> _WHAT TO DO_: Set out exactly every line of the entries below, starting at the line that holds "### 4.5. Deployment und Betrieb" and stopping after the line that holds "Das folgende Schaubild".

**** EXTRACTED DATA ****

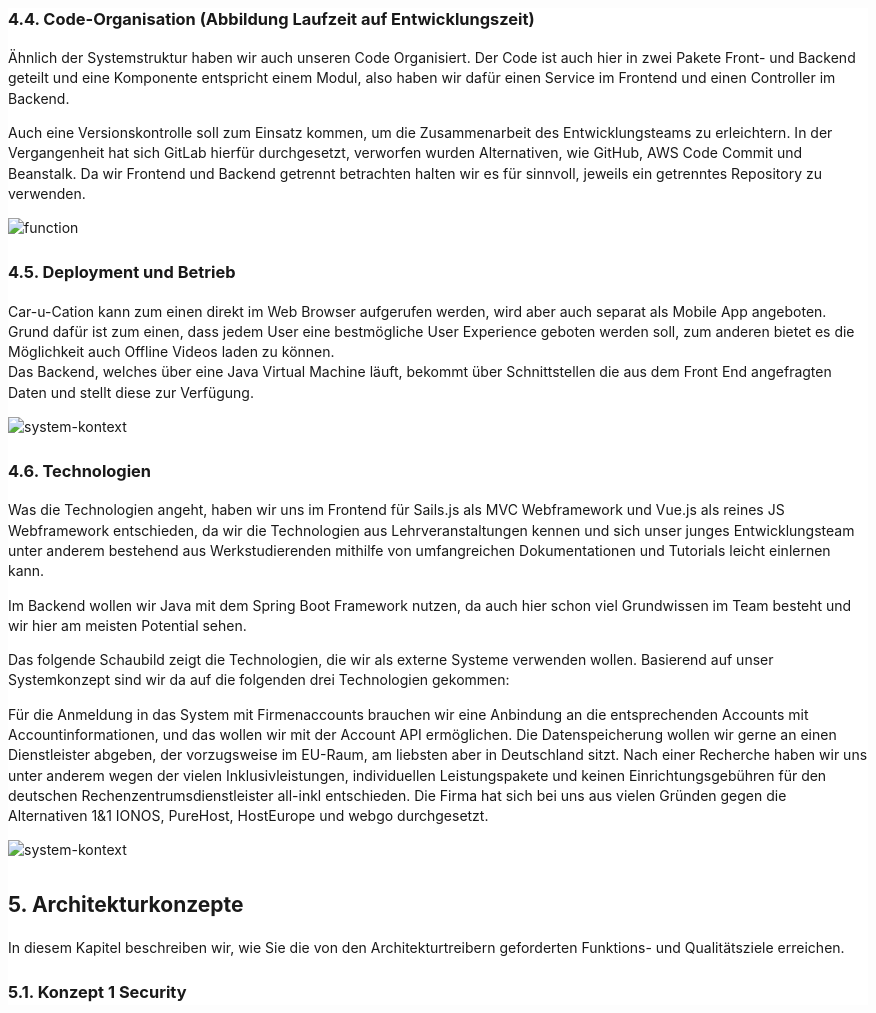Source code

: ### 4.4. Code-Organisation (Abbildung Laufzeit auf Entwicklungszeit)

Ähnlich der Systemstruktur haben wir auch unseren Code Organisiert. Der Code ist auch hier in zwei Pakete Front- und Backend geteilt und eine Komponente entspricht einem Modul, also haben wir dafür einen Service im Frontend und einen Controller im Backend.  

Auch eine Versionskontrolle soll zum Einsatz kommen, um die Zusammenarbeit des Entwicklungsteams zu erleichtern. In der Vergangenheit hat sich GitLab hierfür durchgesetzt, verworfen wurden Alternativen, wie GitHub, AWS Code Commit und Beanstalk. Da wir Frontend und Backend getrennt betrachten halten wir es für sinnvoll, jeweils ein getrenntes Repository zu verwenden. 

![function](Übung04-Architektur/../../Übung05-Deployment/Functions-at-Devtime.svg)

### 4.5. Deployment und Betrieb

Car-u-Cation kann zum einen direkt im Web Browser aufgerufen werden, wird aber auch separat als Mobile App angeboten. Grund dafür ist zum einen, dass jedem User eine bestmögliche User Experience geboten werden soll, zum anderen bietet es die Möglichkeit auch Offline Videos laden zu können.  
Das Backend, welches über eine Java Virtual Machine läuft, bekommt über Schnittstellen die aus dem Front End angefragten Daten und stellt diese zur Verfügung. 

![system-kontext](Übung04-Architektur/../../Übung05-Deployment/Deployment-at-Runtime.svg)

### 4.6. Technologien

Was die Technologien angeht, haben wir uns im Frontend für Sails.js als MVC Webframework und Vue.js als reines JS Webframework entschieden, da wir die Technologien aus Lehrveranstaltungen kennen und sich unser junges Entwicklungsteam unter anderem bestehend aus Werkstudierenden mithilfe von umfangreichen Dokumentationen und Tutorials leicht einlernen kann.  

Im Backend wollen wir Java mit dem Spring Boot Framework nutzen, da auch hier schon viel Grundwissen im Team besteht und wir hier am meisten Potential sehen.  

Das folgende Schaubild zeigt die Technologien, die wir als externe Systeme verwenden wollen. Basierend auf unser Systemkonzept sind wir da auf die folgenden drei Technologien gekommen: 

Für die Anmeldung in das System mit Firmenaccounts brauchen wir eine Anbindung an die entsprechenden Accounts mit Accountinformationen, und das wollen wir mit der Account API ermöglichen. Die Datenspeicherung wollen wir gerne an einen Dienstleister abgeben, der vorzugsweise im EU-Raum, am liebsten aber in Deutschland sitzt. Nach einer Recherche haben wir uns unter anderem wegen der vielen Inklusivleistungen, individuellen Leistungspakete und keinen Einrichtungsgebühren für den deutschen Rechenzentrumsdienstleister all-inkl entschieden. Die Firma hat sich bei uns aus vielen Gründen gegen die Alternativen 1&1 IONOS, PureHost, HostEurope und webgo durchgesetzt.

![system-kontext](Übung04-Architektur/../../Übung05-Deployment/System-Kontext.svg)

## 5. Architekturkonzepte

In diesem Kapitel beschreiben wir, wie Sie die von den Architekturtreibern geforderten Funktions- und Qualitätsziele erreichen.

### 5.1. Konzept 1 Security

****
**** EXTRACTED DATA ****

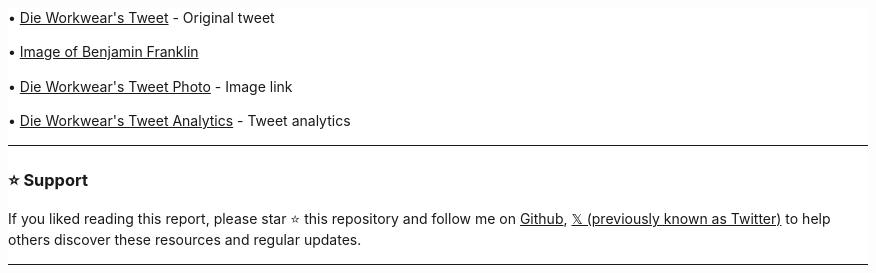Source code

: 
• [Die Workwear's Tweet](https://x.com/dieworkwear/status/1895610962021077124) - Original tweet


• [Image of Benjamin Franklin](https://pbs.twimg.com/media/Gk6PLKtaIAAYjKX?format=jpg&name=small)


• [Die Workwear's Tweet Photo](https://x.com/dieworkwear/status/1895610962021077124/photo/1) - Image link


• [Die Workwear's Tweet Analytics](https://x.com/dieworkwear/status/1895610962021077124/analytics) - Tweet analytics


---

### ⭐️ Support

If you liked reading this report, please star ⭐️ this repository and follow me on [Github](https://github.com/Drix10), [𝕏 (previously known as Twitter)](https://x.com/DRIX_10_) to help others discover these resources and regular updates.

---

****
**** EXTRACTED DATA ****

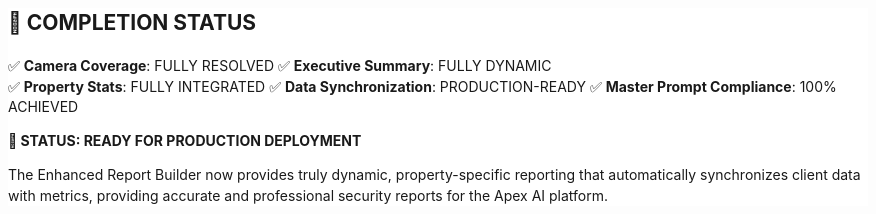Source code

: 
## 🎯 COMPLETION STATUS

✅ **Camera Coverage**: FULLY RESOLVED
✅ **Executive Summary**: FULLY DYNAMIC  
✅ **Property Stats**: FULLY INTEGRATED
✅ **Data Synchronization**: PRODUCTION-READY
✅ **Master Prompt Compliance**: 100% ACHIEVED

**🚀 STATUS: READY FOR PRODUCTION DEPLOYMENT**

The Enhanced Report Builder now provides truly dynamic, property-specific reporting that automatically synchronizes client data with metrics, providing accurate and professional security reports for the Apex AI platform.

****

> _SOLUTION TO THE EXERCISE_:
### 4.5. Deployment und Betrieb

Car-u-Cation kann zum einen direkt im Web Browser aufgerufen werden, wird aber auch separat als Mobile App angeboten. Grund dafür ist zum einen, dass jedem User eine bestmögliche User Experience geboten werden soll, zum anderen bietet es die Möglichkeit auch Offline Videos laden zu können.  
Das Backend, welches über eine Java Virtual Machine läuft, bekommt über Schnittstellen die aus dem Front End angefragten Daten und stellt diese zur Verfügung. 

![system-kontext](Übung04-Architektur/../../Übung05-Deployment/Deployment-at-Runtime.svg)

### 4.6. Technologien

Was die Technologien angeht, haben wir uns im Frontend für Sails.js als MVC Webframework und Vue.js als reines JS Webframework entschieden, da wir die Technologien aus Lehrveranstaltungen kennen und sich unser junges Entwicklungsteam unter anderem bestehend aus Werkstudierenden mithilfe von umfangreichen Dokumentationen und Tutorials leicht einlernen kann.  

Im Backend wollen wir Java mit dem Spring Boot Framework nutzen, da auch hier schon viel Grundwissen im Team besteht und wir hier am meisten Potential sehen.  

Das folgende Schaubild zeigt die Technologien, die wir als externe Systeme verwenden wollen. Basierend auf unser Systemkonzept sind wir da auf die folgenden drei Technologien gekommen: 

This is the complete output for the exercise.